### Excerpt
You may have heard: Jazz is cool, again. Its mainstream sounds are being featured in Oscar-nominated Hollywood films and represented on the Grammys. At the grassroots level, it is mutating more quickly, stirring conversations about the sound of the new music, its audience and where it’s being performed. One local conversation is how the role of jazz nightclubs in New York is in flux, even as an increased number of shows in apartments, backyards and makeshift venues are pushing improvised music into exciting spaces, while nurturing new listeners and even dancers.

### Stored data
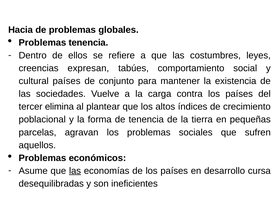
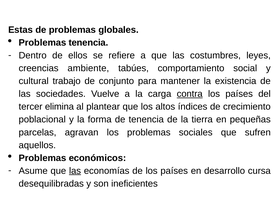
Hacia: Hacia -> Estas
expresan: expresan -> ambiente
cultural países: países -> trabajo
contra underline: none -> present
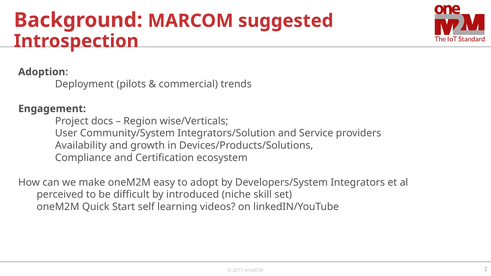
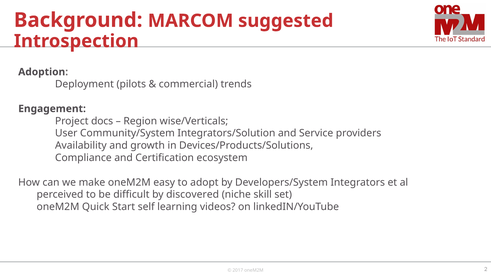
introduced: introduced -> discovered
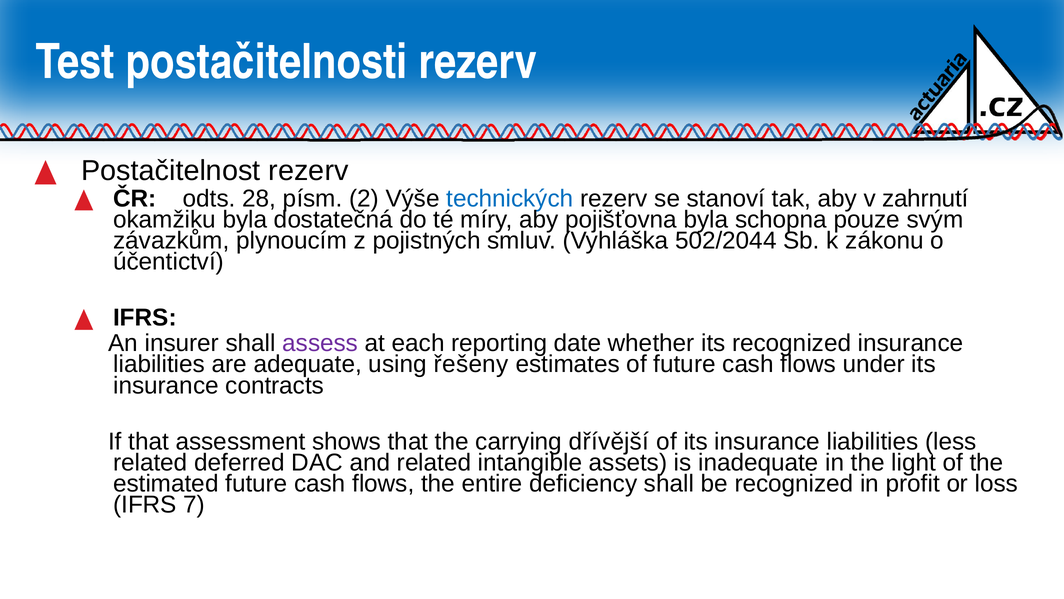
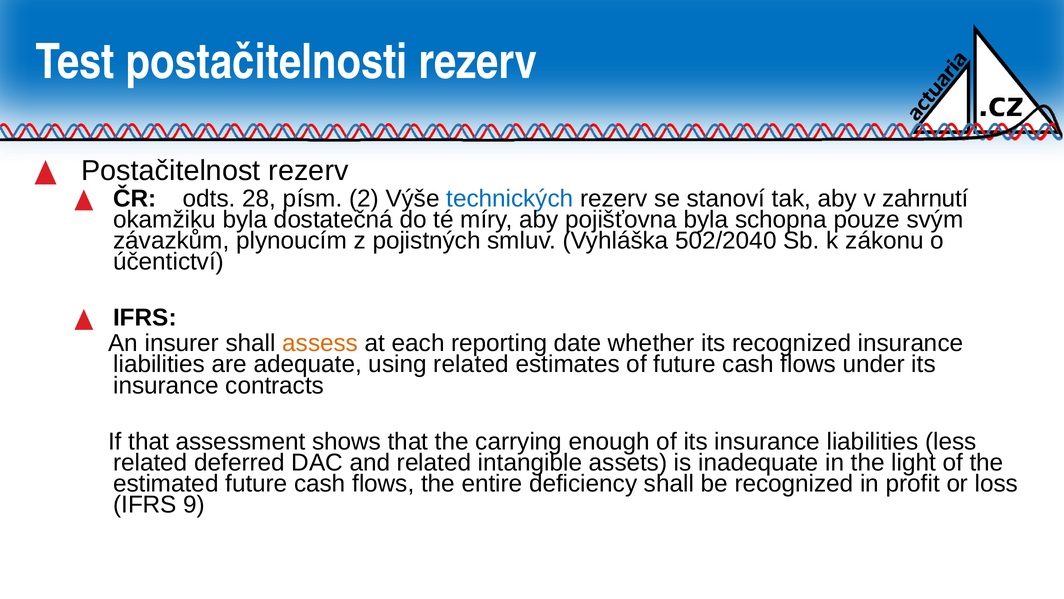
502/2044: 502/2044 -> 502/2040
assess colour: purple -> orange
using řešeny: řešeny -> related
dřívější: dřívější -> enough
7: 7 -> 9
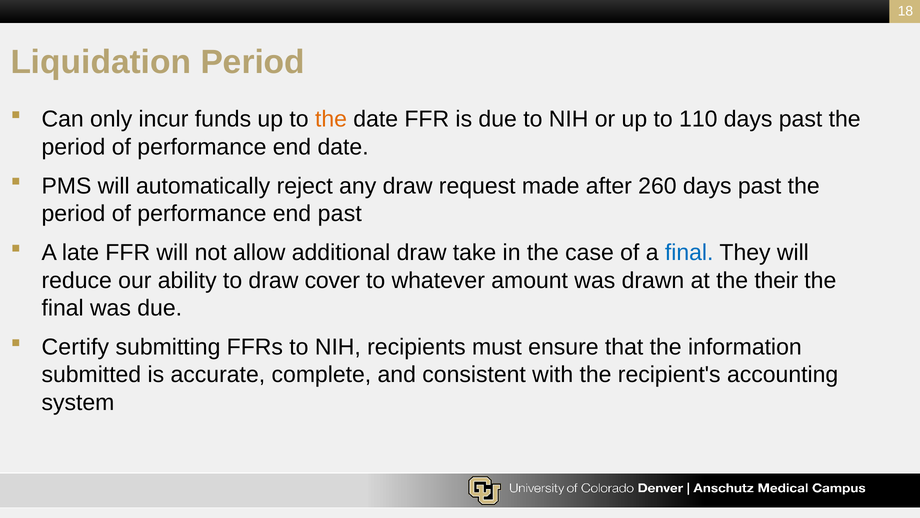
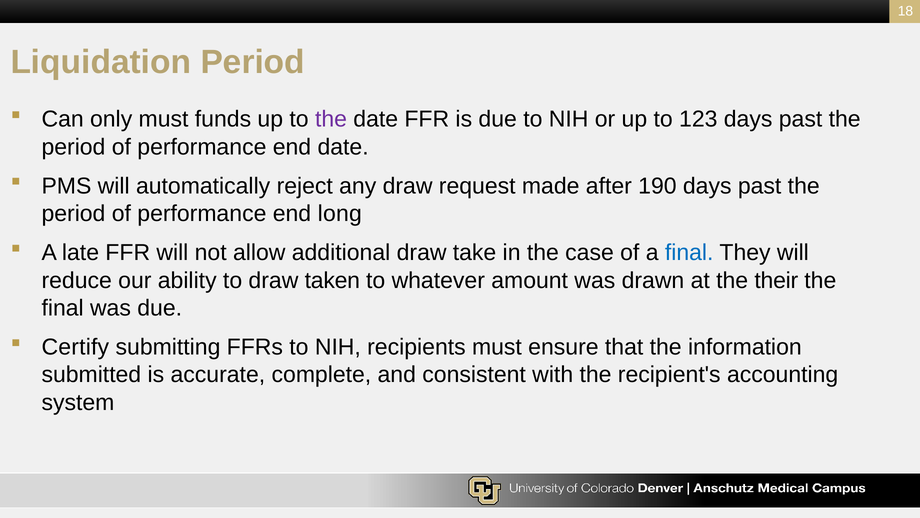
only incur: incur -> must
the at (331, 119) colour: orange -> purple
110: 110 -> 123
260: 260 -> 190
end past: past -> long
cover: cover -> taken
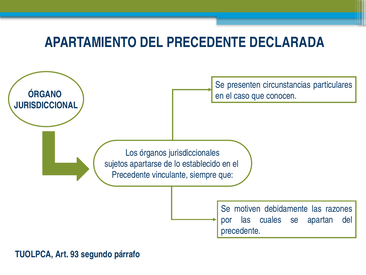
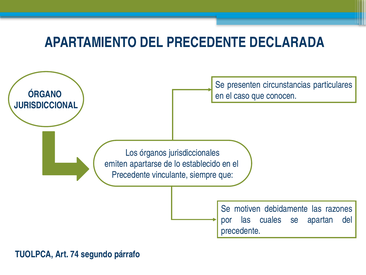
sujetos: sujetos -> emiten
93: 93 -> 74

### Set tasks
[a] Do the statements below agree with the jazz passage? (i) Mainstream jazz sounds are appearing in Oscar-nominated Hollywood films. (ii) The role of jazz nightclubs in New York is described as settled. (iii) Shows in apartments and backyards are drawing new listeners. Answer yes or no for each, and quote the words of the passage that decide it.
[b] Can you give again, line for line, the part of the listing that starts with the line containing "only incur: incur -> must" and goes on through the last line of the listing? Include both ends, and leave the pictures out.

### Results by task
[a]
(i) Yes: "Its mainstream sounds are being featured in Oscar-nominated Hollywood films"
(ii) No: "the role of jazz nightclubs in New York is in flux"
(iii) Yes: "an increased number of shows in apartments, backyards and makeshift venues are pushing improvised music into exciting spaces, while nurturing new listeners"

[b]
only incur: incur -> must
the at (331, 119) colour: orange -> purple
110: 110 -> 123
260: 260 -> 190
end past: past -> long
cover: cover -> taken
sujetos: sujetos -> emiten
93: 93 -> 74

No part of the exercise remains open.